Logic:We want to test whether the numbers entered are millions, thousands, hundreds, tens, or units. Because basically that's just kind of - kind of numbers there (not including the billions and trillions and the larger, due to the int type can not reach the numbers - these numbers).At the time of our first "test" these numbers, we examine:1. Whether it is the number of millions?First - first, there may be asking why this section is entered first? In logical, from the pronunciation, in pronouncing the name of numbers, of course that would diucapan is a sequential number and greatest to the smallest. For example, 1234 is read one thousand two hundred and thirty-four. Thus, from the large numbers that can be incorporated into the program, millions are "portions of" the greatest. So the very first test is "whether the numbers are the millions?".• if not, then the number that tested whether the number it was thousands.• if yes, then "the millions" numbers were translated into words - words and then the rest (hundreds of thousands to the bottom) is checked again at a function to number thousands.2. Are the numbers of thousands?• If not, then the number that will be tested whether the number is hundreds.• If yes, then "the thousands" of numbers that is translated and the remainder included in the hundreds.3. Are the numbers of hundreds?• If not, then the number that will be tested whether the number it is tens. • If yes, then "the hundreds" of numbers that is translated and the remainder put in dozens of functions.4. Is that number tens?• If not, then the numbers will be inserted into the last function, the function unit.• If yes, then "the dozens" of numbers that will be translated and then the rest is included in the function unit.
Explanation of code:First - first, we need to note that it was "prepared" a loop in there (while).

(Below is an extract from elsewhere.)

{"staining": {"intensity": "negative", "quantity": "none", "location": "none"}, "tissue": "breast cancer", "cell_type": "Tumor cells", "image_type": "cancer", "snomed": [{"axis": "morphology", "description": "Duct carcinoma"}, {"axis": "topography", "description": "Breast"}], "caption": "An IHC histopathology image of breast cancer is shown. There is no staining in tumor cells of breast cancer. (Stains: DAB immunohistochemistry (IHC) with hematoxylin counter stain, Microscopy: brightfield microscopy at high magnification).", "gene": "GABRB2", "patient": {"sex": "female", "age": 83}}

It's actually "kerjaaan" I, which makes it so the program can be repeated continuously (Please edit yourself if you want to change it) . In the main function, as we saw, we wish that our input has a value at least equal to one. Then after that, we put the input in the millions. The trick is similar to how we translate the numbers - the numbers into words - words. The process can take a look at the conditions - the conditions on these functions.• If the result rounded to 1,000,000 of the distribution of n is 0 (zero), it stands to reason that n is not the number of millions.• If the result rounded to 1,000,000 of the distribution of n is 1 and the remainder is 0 (zero), then n must be 1,000,000 (one million).• If the result rounded to 1,000,000 of the distribution of n greater than 1, then these numbers must be greater than or equal to 2,000,000. Then the results of the division is rounded, inserted into the third (because the maximum value of number is hundreds of millions of millions), then it prints the word "million", and then the rest is put in a fourth (because there is the possibility of remaining worth thousands)At the function - other functions are also made in this way until finally on the part of the unit number. Only, if we look at the second function, there is a condition where if the result is a round of division, and if the remainder is greater than 1, then the rest will be put in first and later in the printed word "twelve". So for example, the figure is 19, the rest of course is 9. Number 9 in the first, will produce the word "nine" on the screen. Then coupled with the word "twelve", then the result is "nineteen". So, we do not have to make a case for "twelve - twelve" other than 11 (eleven) cover
Phew, finally finished this paper as well (actually a few more minutes before Van Helsing action aka the middle of the night: D). Tau guns, how much time I spend in front kompie to improve this paper. Moreover, because this is my first post, it certainly does not make mistakes - mistakes (actually writing to any human being there must be a mistake because nothing is perfect.